[Opening Supplied material section]

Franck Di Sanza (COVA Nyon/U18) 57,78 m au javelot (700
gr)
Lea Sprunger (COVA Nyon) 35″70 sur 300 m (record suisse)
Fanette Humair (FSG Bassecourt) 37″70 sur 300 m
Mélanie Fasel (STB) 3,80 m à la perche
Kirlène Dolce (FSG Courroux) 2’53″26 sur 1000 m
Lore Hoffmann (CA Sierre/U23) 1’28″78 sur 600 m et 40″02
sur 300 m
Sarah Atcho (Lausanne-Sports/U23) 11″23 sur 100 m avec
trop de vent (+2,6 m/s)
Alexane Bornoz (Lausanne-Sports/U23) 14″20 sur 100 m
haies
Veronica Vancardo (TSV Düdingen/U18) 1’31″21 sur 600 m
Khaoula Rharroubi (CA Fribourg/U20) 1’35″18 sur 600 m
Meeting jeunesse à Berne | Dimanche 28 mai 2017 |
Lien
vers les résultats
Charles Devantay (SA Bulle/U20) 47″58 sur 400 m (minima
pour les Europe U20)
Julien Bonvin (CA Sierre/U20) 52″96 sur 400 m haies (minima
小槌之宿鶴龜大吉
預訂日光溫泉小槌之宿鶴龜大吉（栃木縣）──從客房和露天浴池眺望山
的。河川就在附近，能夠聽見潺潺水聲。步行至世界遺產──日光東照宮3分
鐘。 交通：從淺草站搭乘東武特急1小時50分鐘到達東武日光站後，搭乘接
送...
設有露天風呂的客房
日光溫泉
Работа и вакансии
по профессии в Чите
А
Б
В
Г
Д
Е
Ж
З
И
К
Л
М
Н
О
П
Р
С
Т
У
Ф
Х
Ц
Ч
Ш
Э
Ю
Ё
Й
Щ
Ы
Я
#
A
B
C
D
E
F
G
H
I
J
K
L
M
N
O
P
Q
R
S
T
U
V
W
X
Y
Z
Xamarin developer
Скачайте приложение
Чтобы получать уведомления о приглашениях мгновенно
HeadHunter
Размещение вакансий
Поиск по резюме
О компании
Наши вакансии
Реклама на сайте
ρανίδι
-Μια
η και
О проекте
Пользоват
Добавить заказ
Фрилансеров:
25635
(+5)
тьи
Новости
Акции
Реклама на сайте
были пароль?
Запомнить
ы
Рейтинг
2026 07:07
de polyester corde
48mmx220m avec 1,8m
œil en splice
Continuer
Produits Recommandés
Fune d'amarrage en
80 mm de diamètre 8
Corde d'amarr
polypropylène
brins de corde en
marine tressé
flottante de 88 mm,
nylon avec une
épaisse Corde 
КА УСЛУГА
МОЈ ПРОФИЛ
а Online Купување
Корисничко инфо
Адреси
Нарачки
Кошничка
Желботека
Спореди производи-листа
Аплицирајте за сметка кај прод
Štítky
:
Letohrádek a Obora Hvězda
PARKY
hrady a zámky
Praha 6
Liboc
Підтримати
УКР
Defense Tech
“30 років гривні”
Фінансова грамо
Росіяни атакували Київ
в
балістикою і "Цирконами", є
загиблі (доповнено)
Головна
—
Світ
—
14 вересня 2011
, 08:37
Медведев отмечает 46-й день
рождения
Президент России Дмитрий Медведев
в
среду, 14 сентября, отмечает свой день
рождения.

[Closing Supplied material section]

- _Aim of the exercise_
Retype the records above in full, matching each line exactly.

- _Result_
Franck Di Sanza (COVA Nyon/U18) 57,78 m au javelot (700
gr)
Lea Sprunger (COVA Nyon) 35″70 sur 300 m (record suisse)
Fanette Humair (FSG Bassecourt) 37″70 sur 300 m
Mélanie Fasel (STB) 3,80 m à la perche
Kirlène Dolce (FSG Courroux) 2’53″26 sur 1000 m
Lore Hoffmann (CA Sierre/U23) 1’28″78 sur 600 m et 40″02
sur 300 m
Sarah Atcho (Lausanne-Sports/U23) 11″23 sur 100 m avec
trop de vent (+2,6 m/s)
Alexane Bornoz (Lausanne-Sports/U23) 14″20 sur 100 m
haies
Veronica Vancardo (TSV Düdingen/U18) 1’31″21 sur 600 m
Khaoula Rharroubi (CA Fribourg/U20) 1’35″18 sur 600 m
Meeting jeunesse à Berne | Dimanche 28 mai 2017 |
Lien
vers les résultats
Charles Devantay (SA Bulle/U20) 47″58 sur 400 m (minima
pour les Europe U20)
Julien Bonvin (CA Sierre/U20) 52″96 sur 400 m haies (minima
小槌之宿鶴龜大吉
預訂日光溫泉小槌之宿鶴龜大吉（栃木縣）──從客房和露天浴池眺望山
的。河川就在附近，能夠聽見潺潺水聲。步行至世界遺產──日光東照宮3分
鐘。 交通：從淺草站搭乘東武特急1小時50分鐘到達東武日光站後，搭乘接
送...
設有露天風呂的客房
日光溫泉
Работа и вакансии
по профессии в Чите
А
Б
В
Г
Д
Е
Ж
З
И
К
Л
М
Н
О
П
Р
С
Т
У
Ф
Х
Ц
Ч
Ш
Э
Ю
Ё
Й
Щ
Ы
Я
#
A
B
C
D
E
F
G
H
I
J
K
L
M
N
O
P
Q
R
S
T
U
V
W
X
Y
Z
Xamarin developer
Скачайте приложение
Чтобы получать уведомления о приглашениях мгновенно
HeadHunter
Размещение вакансий
Поиск по резюме
О компании
Наши вакансии
Реклама на сайте
ρανίδι
-Μια
η και
О проекте
Пользоват
Добавить заказ
Фрилансеров:
25635
(+5)
тьи
Новости
Акции
Реклама на сайте
были пароль?
Запомнить
ы
Рейтинг
2026 07:07
de polyester corde
48mmx220m avec 1,8m
œil en splice
Continuer
Produits Recommandés
Fune d'amarrage en
80 mm de diamètre 8
Corde d'amarr
polypropylène
brins de corde en
marine tressé
flottante de 88 mm,
nylon avec une
épaisse Corde 
КА УСЛУГА
МОЈ ПРОФИЛ
а Online Купување
Корисничко инфо
Адреси
Нарачки
Кошничка
Желботека
Спореди производи-листа
Аплицирајте за сметка кај прод
Štítky
:
Letohrádek a Obora Hvězda
PARKY
hrady a zámky
Praha 6
Liboc
Підтримати
УКР
Defense Tech
“30 років гривні”
Фінансова грамо
Росіяни атакували Київ
в
балістикою і "Цирконами", є
загиблі (доповнено)
Головна
—
Світ
—
14 вересня 2011
, 08:37
Медведев отмечает 46-й день
рождения
Президент России Дмитрий Медведев
в
среду, 14 сентября, отмечает свой день
рождения.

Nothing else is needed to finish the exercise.